══ Exercise data

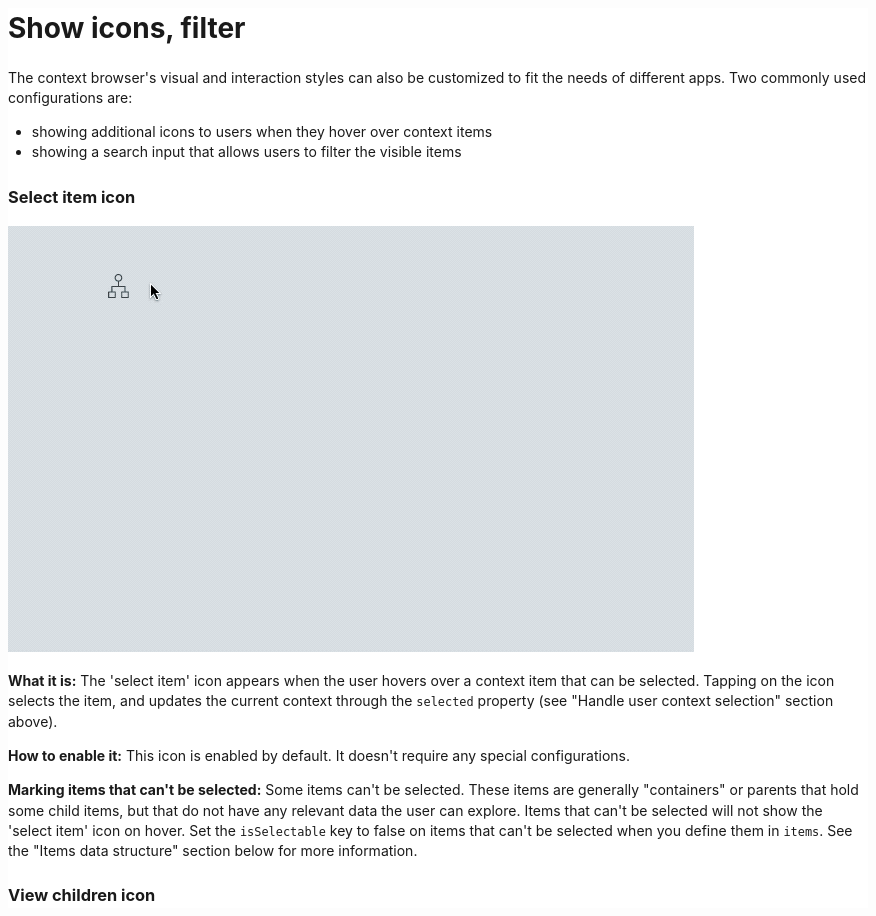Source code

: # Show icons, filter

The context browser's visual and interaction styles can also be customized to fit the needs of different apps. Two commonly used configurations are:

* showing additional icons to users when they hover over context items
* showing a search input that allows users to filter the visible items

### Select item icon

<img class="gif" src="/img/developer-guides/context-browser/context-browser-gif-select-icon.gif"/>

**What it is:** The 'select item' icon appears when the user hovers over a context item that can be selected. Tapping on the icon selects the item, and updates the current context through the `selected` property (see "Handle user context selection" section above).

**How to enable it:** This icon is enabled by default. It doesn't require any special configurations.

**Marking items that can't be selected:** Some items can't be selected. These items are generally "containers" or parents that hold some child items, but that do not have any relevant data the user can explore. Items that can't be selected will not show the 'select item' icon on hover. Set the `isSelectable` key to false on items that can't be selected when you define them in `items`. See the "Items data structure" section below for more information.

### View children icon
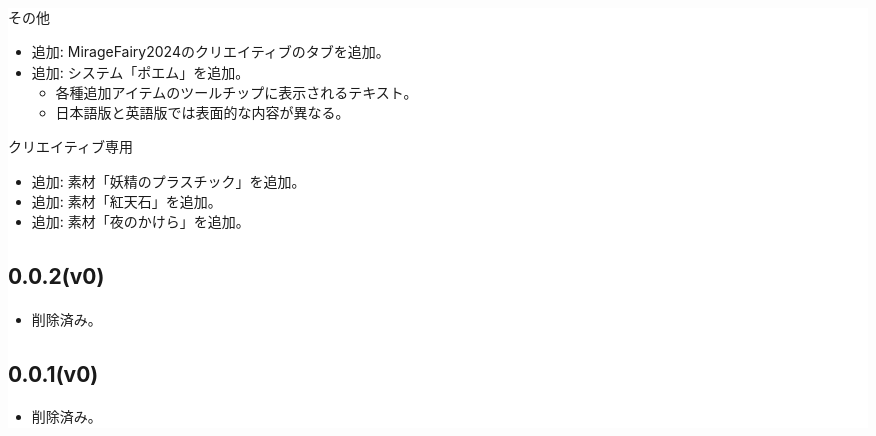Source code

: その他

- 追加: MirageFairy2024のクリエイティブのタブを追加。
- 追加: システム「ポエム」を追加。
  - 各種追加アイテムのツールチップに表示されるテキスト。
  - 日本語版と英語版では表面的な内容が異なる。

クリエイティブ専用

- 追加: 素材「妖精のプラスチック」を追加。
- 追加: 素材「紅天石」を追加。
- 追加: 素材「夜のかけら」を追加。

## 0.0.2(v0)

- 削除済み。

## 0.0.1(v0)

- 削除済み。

════

What to do
If a line of the records includes the string "users", copy it out.

Finished exercise
* showing additional icons to users when they hover over context items
* showing a search input that allows users to filter the visible items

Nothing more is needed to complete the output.